Rheinschnoacken

gibt es an der Côte sicher nicht. Doch auch die Stiche der hiesigen Plagegeister sind nicht von schlechten Eltern. Bei Einbruch der Dunkelheit kommt der stechende Angriff. Deshalb gibt es jetzt mal eine kleine Übersicht mit den Orten, wo es mal mehr oder wenig lästig ist, mit den Steckmücken:

– Fontvielle/Monaco ist stechmückenfrei

– Ankerbuchten um Cap-Ferrat, wenig Stechmücken, wenn überhaupt, nur bei ablandigem Wind, der die Plagen auf den Ankerplatz weht

– Ankerbuchten bei Juan-les-Pin, sehr starke Stechmückenaktivität, die kommen sogar bei Gegenwind in Massen zum Schiff geflogen. Ohne Mückennetz ist man verloren

– Nizza, wir wurden nicht gestochen

– Cannes, auch dort hat uns bis jetzt keiner dieser Blutsauger erwischt

– Antibes, dort ist ein Mückennetz mehr als nützlich.
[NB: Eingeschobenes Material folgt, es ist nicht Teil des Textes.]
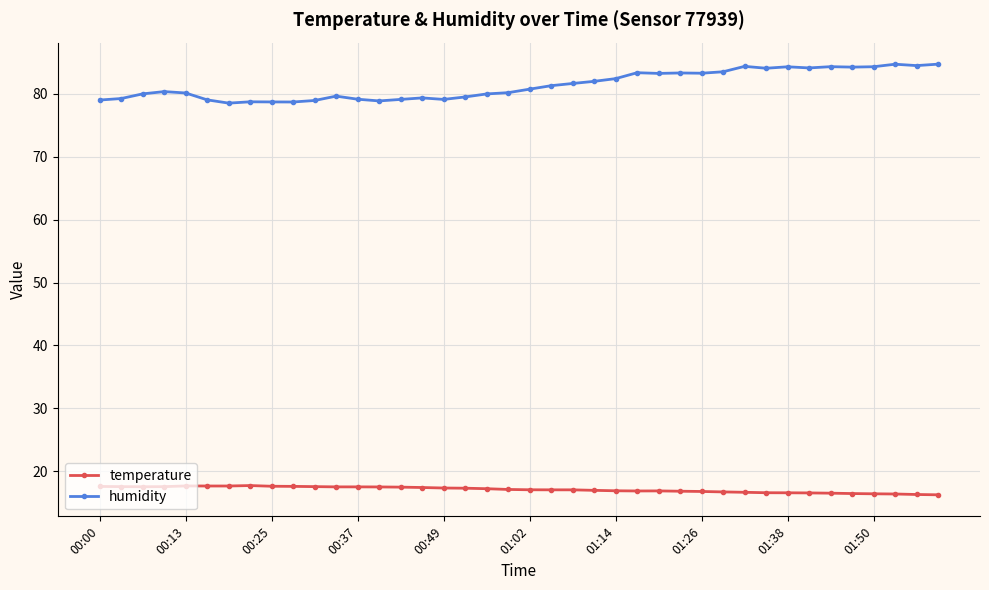

Count the number of categories in the chart.

40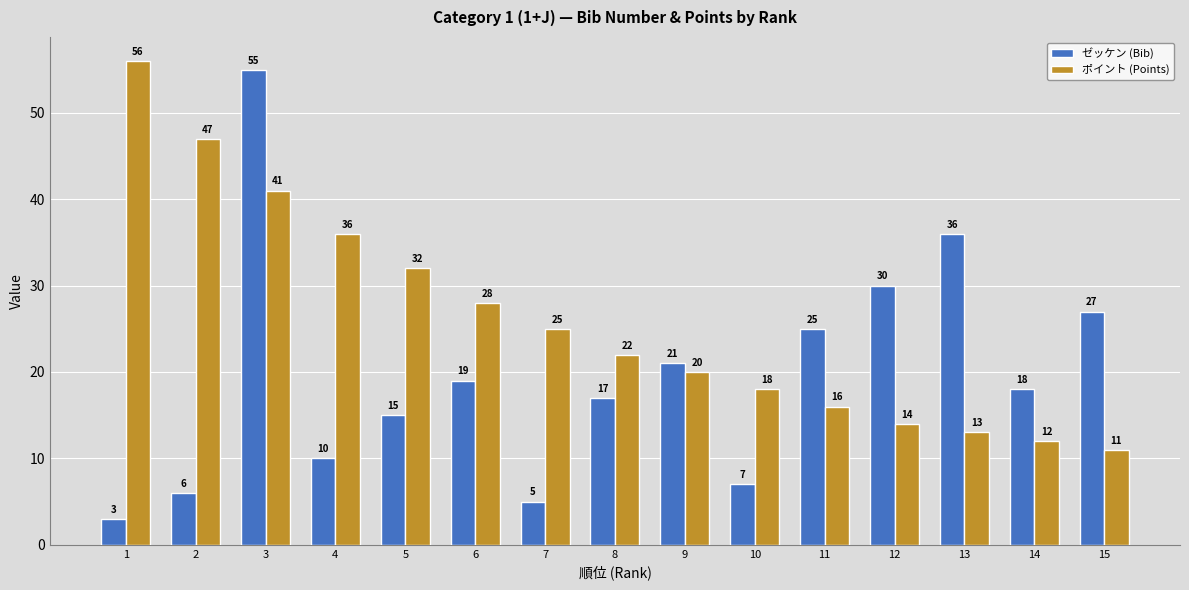

Is it true that ゼッケン (Bib) equals 30 at 12?

True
Generell ist es bei uns so, dass alle Dachluken mit gut funktionieren Mückenrollos ausgestattet sind. Die seitlichen Aufbaufenster sind dagegen gut zum Querlüften, haben aber kein Mückenschutz. Für den Eingang/Niedergang haben wir ein großes Mückennetz angefertigt. Ohne geöffnete Seitenfenster bleibt es dennoch ziemlich warm innendrin. So gesehen bleiben nicht so viele Varianten übrig. Entweder eine gute Lüftung mit Mücken, oder das nächtliche Bad “im eigenen Saft”, dafür ohne juckende Stiche. Die diversen Mittelchen zum Einsprühen oder Einreiben wirken nur für eine begrenzte Zeit gegen die surrenden Plagen und die Nacht ist länger als deren Wirkdauer. Wenn dann nach Stich nichts anderes hilft, haben wir gegen stark juckende oder entzündete Stiche eine wirksame Cortisonsalbe in unserer gut ausgestatteten Bordapotheke.
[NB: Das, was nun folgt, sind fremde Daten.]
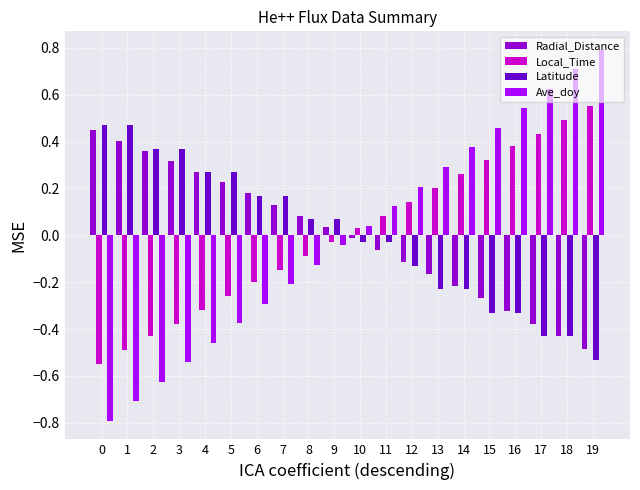

The Ave_doy series shows 0.8 at 19. True or false?

True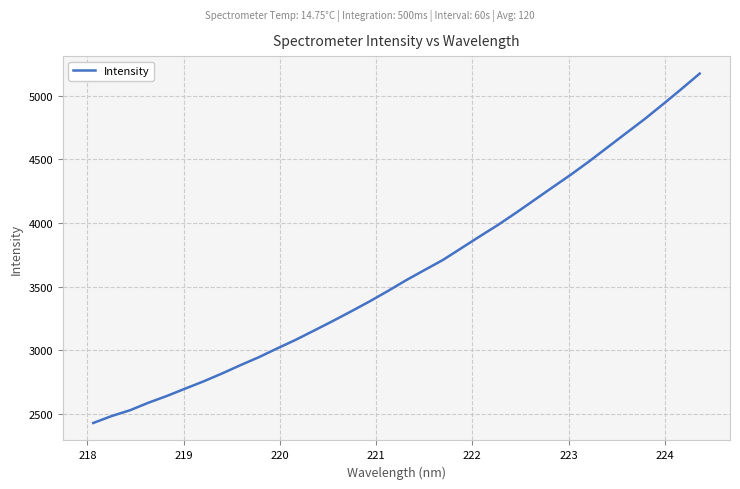

What is the difference between the maximum and minimum values?

2744.1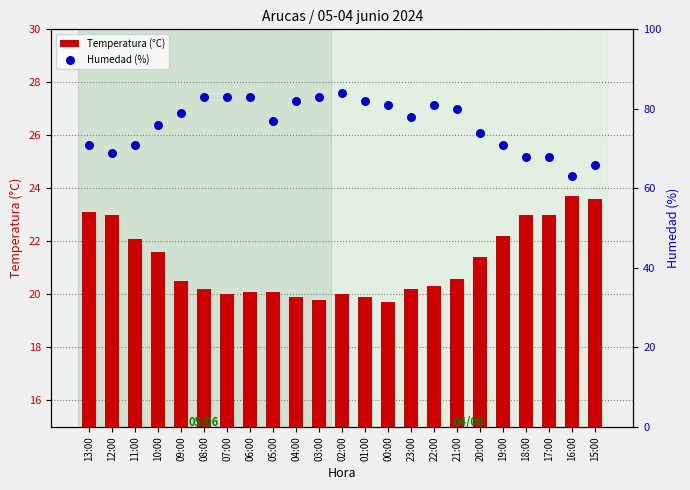

Which series has the largest Y range (max minus min)?

Humedad (%)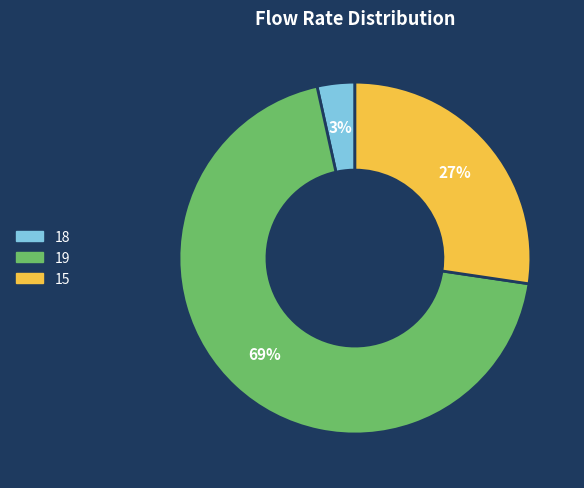

How many slices are in this pie chart?

3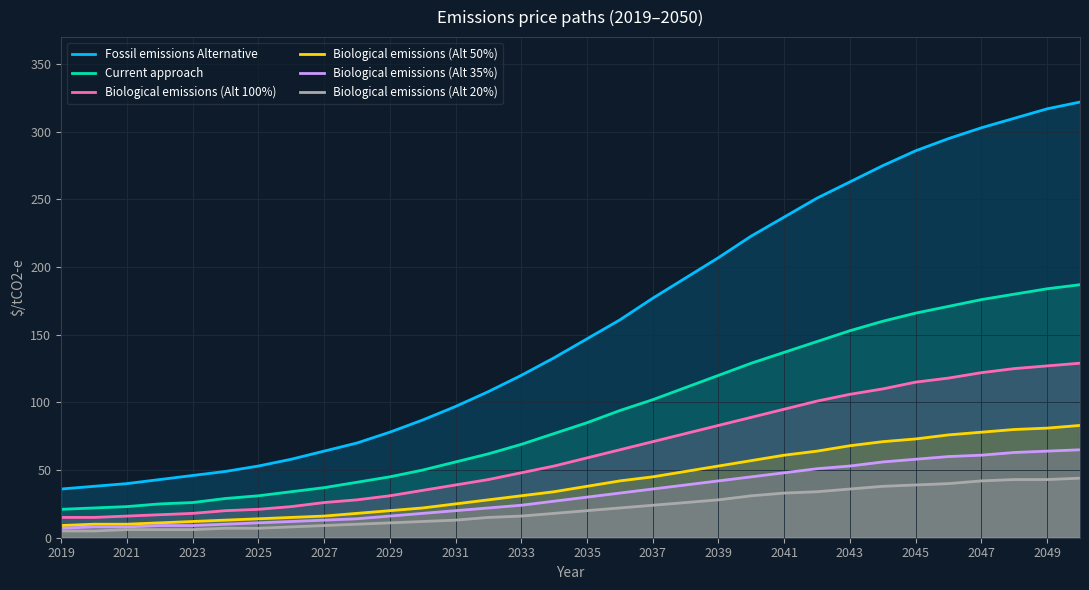

What is the minimum value shown in the chart?

5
An unserem heutigen Ankerplatz hatten wir viele kleine Feuerquallen im Wasser, Lila bis rosa schimmernd, mit Tentakeln ca. 20 Zenimenter groß, treiben diese unliebsamen Genossinnen an unserem Schiff vorbei. Bereits in der gestrigen Ankerbucht wurden wir, ob gewollt oder ungewollt sei einmal dahingestellt, Zeuge, wie zwei ältere französische Herrschaften angeschwemmte Medusen mit gezielten Steinwürfen töteten. Nicht schön, aber wer will schon den schmerzenden Kontakt damit haben.

Wir haben die Erfahrung gemacht, dass Lärm an der Wasseroberfläche die Quallen zum Abtauchen animiert. Außerdem sind sie mit Tauchermaske und Schnorchel gut in dem klaren Meerwasser auszumachen. Wir gehen also weiterhin schwimmen, einer scannt die Wasseroberfläche von Bord aus und der im Wasser ist, passt eben so gut auf, wie es geht. Vielleicht gibt es zwischen den beiden Inseln, Iles des Lerins, aber so viele Feuerquallen, weil es dort auch eine permanente Strömung in die eine oder andere Richtung gibt.

Die letzte Nacht haben wir in Antibes verbracht, die kleine gemütliche Altstadt erkundet, die ist wirklich nicht so groß, dafür superschön, sozusagen ein Must see, (vor allem der Platz am Markt morgens früh, mit seinen schönen Gemüse-, Käse- und Olivenständen).

Wir haben lecker an einem schönen Platz gegessen und bei einem nächtlichen Bummel noch die Meggayachten am “Quai des Millardaires” bestaunt. Die dort festgemachten Yachten sind wirklich die Show und gehören mit zu den größten Privatyachten auf diesem Planeten. Über den zur Schau gestellten Reichtum kann man sicher unterschiedlicher Meinung sein, die teilweise sehr schönen Linien und Designelemente dieser Meeresschönheiten finde ich jedoch ansprechend.

Soviel von der französichen Riviera, mit sonnigen Grüßen von der ganzen Hexencrew.